#### [Directive]
For this task, output exactly the lines of the material below starting at the line with "tilt_deg: +3.7" and ending at the line with "f_number: 3.5"; pictures are to be excluded.

━━━━━━━━━━━━━━━━

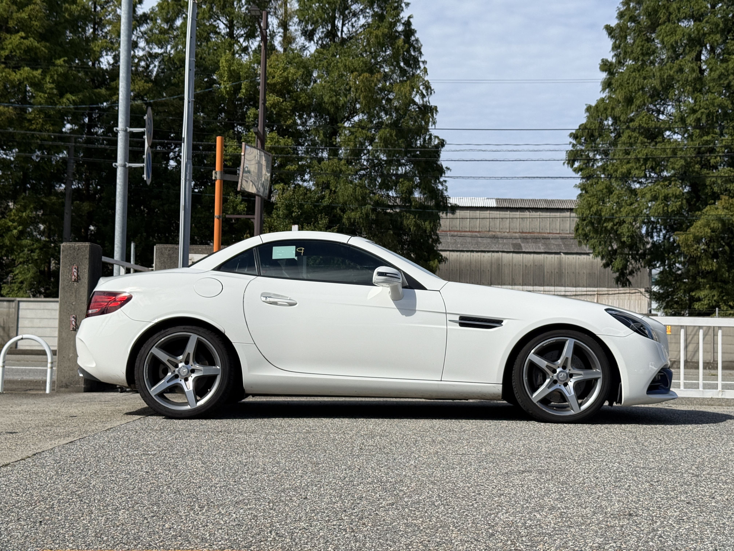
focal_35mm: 48
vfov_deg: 30.3
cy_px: 276
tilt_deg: +3.7
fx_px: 1018
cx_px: 367
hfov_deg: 39.7
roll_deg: -1.5
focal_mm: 6.76
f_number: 1.78
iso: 64
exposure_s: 1/7143
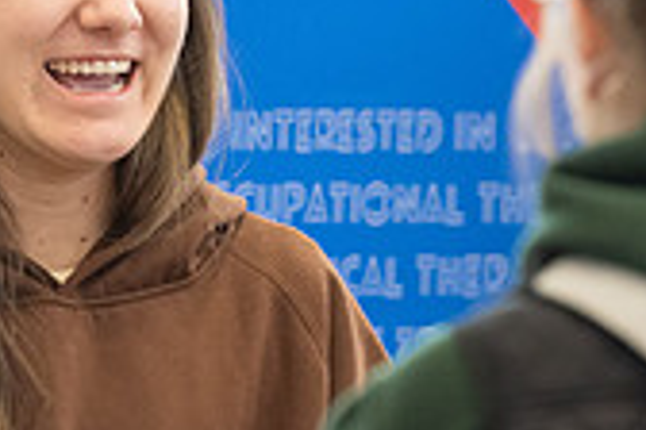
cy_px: 94
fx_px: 13744
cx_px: 428
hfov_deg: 2.7
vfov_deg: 1.8
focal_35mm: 766
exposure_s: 1/200
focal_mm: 200
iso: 1250
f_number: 3.5
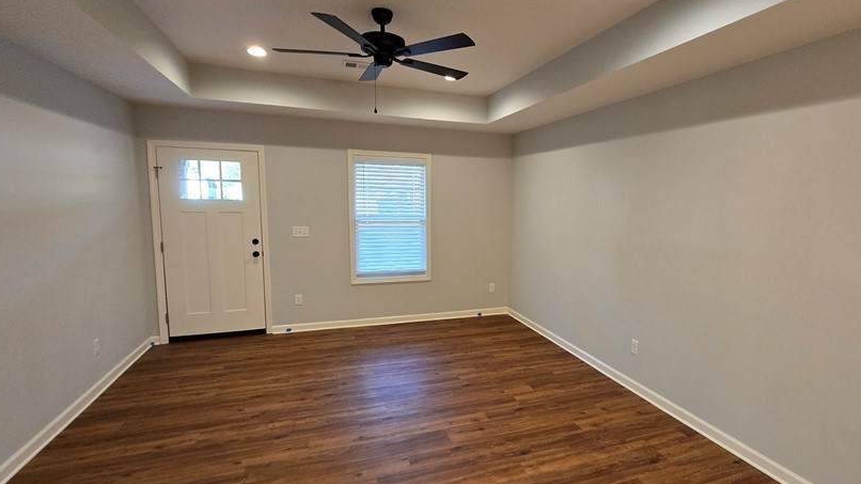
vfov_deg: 61.0
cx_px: 486
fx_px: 411
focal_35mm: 18
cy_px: 251
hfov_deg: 92.2
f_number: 2.2
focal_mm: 1.7
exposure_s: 1/60
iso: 200
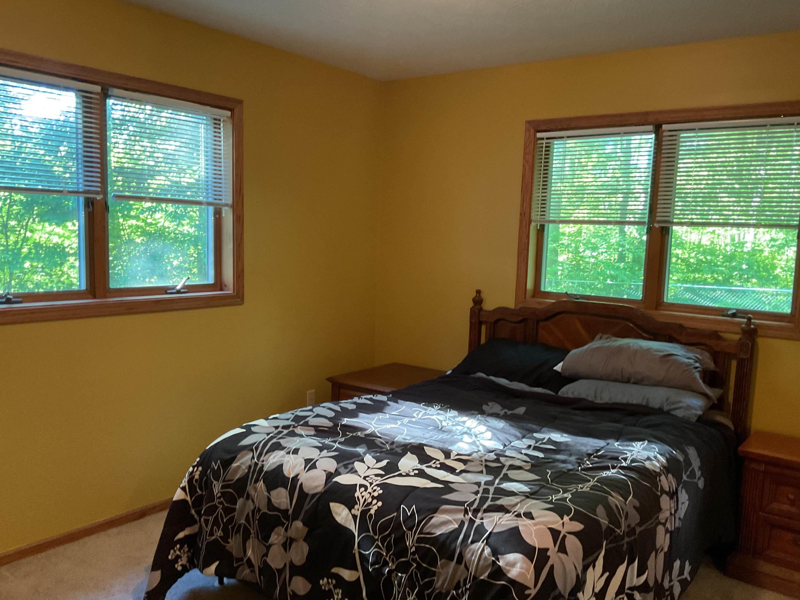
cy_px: 307
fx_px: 693
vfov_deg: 46.8
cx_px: 407
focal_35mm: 30
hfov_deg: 60.0
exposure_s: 1/40
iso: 320
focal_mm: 3
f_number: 1.8
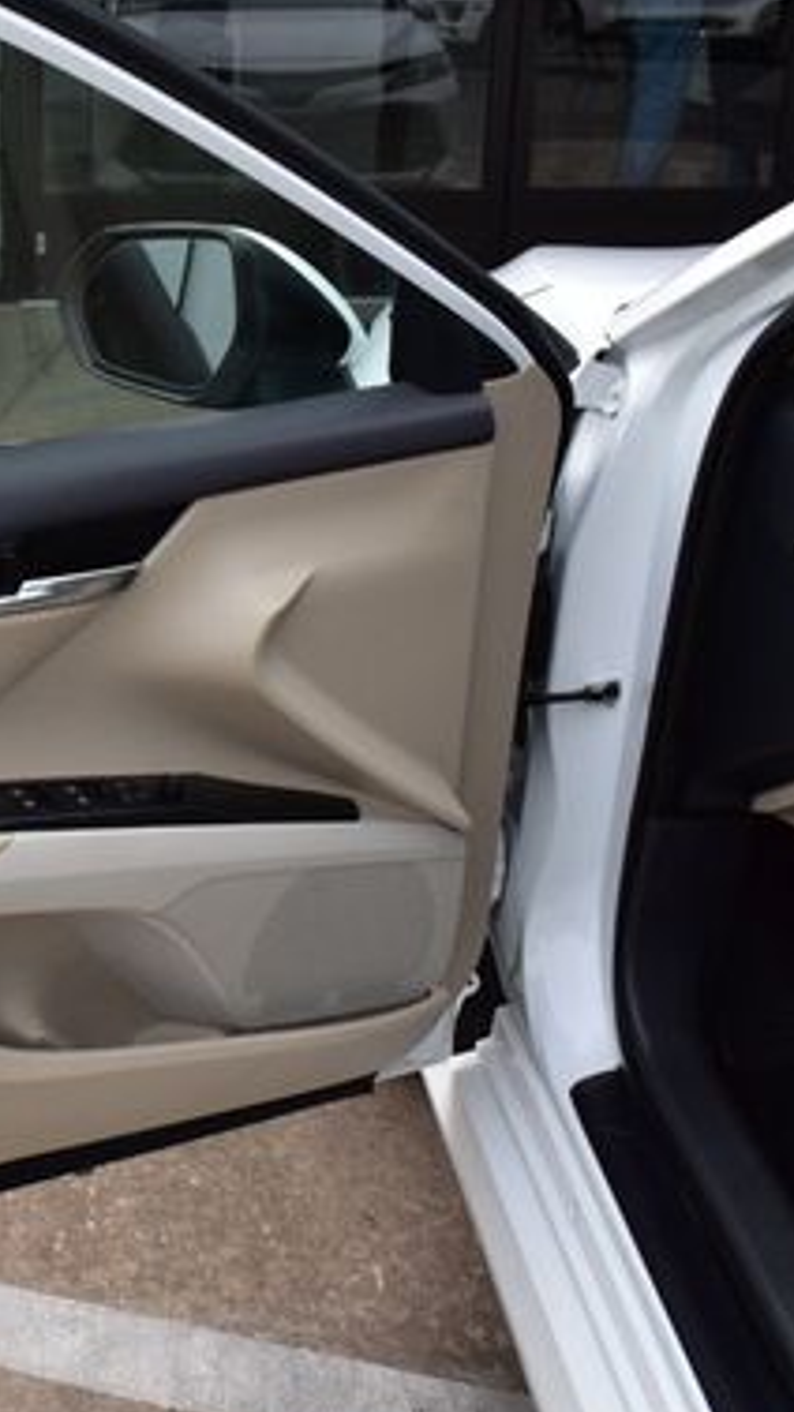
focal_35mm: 48
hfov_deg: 23.0
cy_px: 700
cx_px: -135
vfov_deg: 42.9
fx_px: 1797
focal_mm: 18
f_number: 11
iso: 400
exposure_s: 1/400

━━━━━━━━━━━━━━━━

#### [Solution for this task]
tilt_deg: +3.7
fx_px: 1018
cx_px: 367
hfov_deg: 39.7
roll_deg: -1.5
focal_mm: 6.76
f_number: 1.78
iso: 64
exposure_s: 1/7143
cy_px: 94
fx_px: 13744
cx_px: 428
hfov_deg: 2.7
vfov_deg: 1.8
focal_35mm: 766
exposure_s: 1/200
focal_mm: 200
iso: 1250
f_number: 3.5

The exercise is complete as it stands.